Here is how a home health nurse spends her day during a snowstorm of 12+ inches, a la Snowcopalyse.
I started my day yesterday by finding out that the boss had taken me up on my offer to be on call if the agency closed. I found this out an hour and a half AFTER I started on call, because somehow they forgot to TELL me that they'd taken me up on it. Oh well, that's fine. They had other priorities, and no calls had come in. No harm, no foul. I did offer, after all. The day wasn't too bad. There were a few cranky people who didn't understand why we were closed, despite the governor's pleas for everyone to just stay home. But that's ok too. I'm used to cranky people -- I did phone triage for 15 years or so, after all.
So today, I got to start my day by doing labs on a patient at 6am. Let's just use that time loosely, because although I was up at 5am, I didn't get out the door till 5:40 -- for a trip that, by Mapquest, should've taken 38 minutes. It took an hour and 25 minutes. Once I got to her street, I realized that I couldn't see the house numbers. NOTE: please make sure for your own safety that your house number can clearly be seen from the street, both coming and going, in daylight AND at night. It not only makes your nurse cranky if she can't find you, but it also is a safety issue if an ambulance or police can't figure out where you are. I could not, for the life of me, find this lady's house. I finally called and got the old "oh, we're the first house on the cul de sac. There's a red truck in the driveway" routine. Except not only could I not see a truck, I could see a cul de sac at all. AT ALL. Finally, the fourth or fifth time through this very small addition, she flashed her porch light at me. AHA! I could see her house, but still couldn't see the cul de sac, because snow had been plowed about four feet tall at least, and I didn't see an entry in the dark. I finally found it -- a very narrow path -- and made it up to her house. What a sweet lady she was. I even got out of her driveway backing down that very narrow path with my 4 wheel drive. My reverse skills have been keenly honed since my first year of home ownership, when I ran over two bikes and a boombox in the first summer. It was a long, difficult driveway, with a big blind spot. Today, I managed to get out of that tight spot with no problem, and headed to the next patient, who was supposedly ten minutes down the road. More like twenty, really.
I was concerned whether I could get down the patient's street, but he'd pleaded with the city and they had plowed. Plowed, as in, plowed him in. As in, the only way to get to his door was to plunge in feet first, where I promptly sunk almost up to the hip, whilst balancing my bag -- a sturdy duffle type gym bag. I did have the good sense to leave my computer in the car -- a big no-no, but he's the only house on the street, and I didn't want to go plunging facefirst into the snow and lose the damn thing.

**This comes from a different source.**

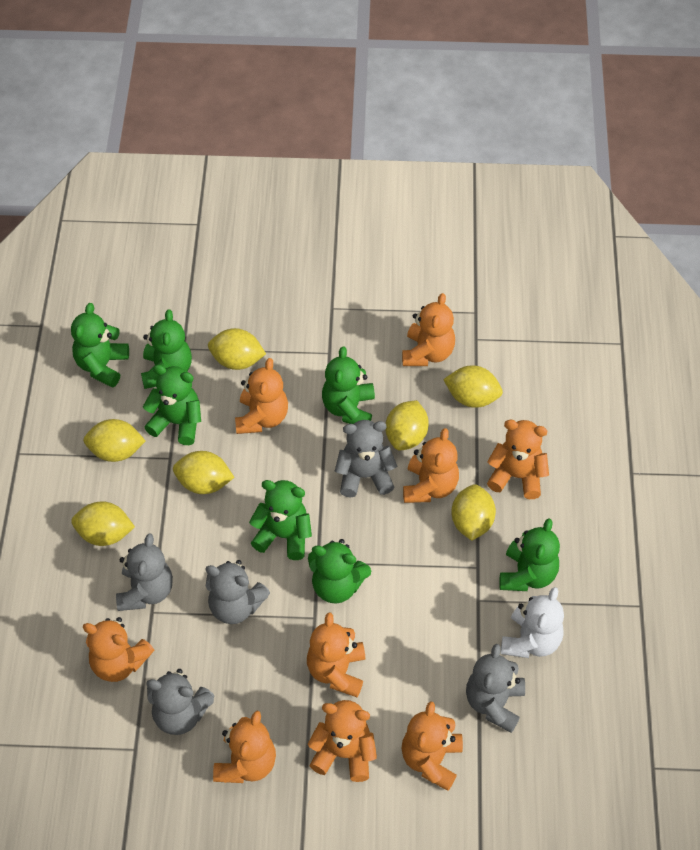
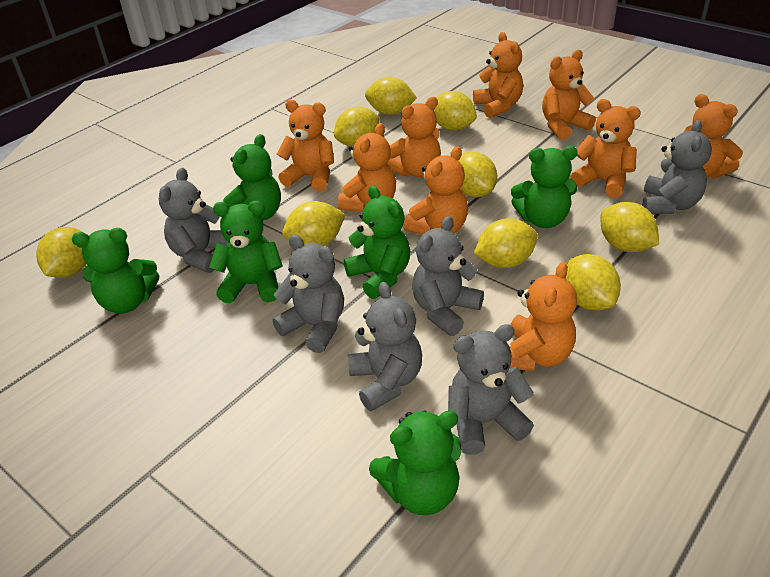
green teddy bear: 7 -> 6
grey teddy bear: 5 -> 6
white teddy bear: 1 -> 0
yellow lemon: 7 -> 9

I knocked on his door, and it took several minutes for him to answer. Mind you, it was a true -15 degrees outside, not including wind chill. He finally came to the door, and asked me, very confused, why I was standing out in the cold instead of coming into the porch. I just pointed at the bungee cord that was holding the door shut. He laughed, let me in, the stopped and stared before he grabbed a broom and started sweeping me off.
Sweeping. Me. Off.
Not sweeping me off my feet, mind you. Sweeping off my jeans -- yes, I wore jeans, because by golly, if I'm plunging out in that weather in the dark, and climbing through snowbanks, I'm wearing something sturdy and warm. He finished sweeping, I did my thing, and I was out of his house in something like 16 minutes. When I promptly plunged right back into the snowbank again to get back into my car. At least this time I could climb into my own foot tracks. I climbed into my car covered in snow up to my knees.
All this, before 8:30am. By noon, I had climbed into another snowbank, after parking around the corner from the house, walking on an ice covered street to get where I needed to be, selected my spot, and plunged in -- this time with computer in hand. So. Much. Fun.
That being sad, I do love winter. LOVE it. The added reward was how absolutely beautiful it is right now. So beautiful that I came home and dug out the trash can from the snow, shovelled a path to the mailbox, and even partially cleaned off the other two cars in the driveway. Of course, now my lungs are saying "oh no, you shouldn't have done that and I'll have a hit of the inhaler, please" but oh well. It's all in a day's work for a homecare nurse.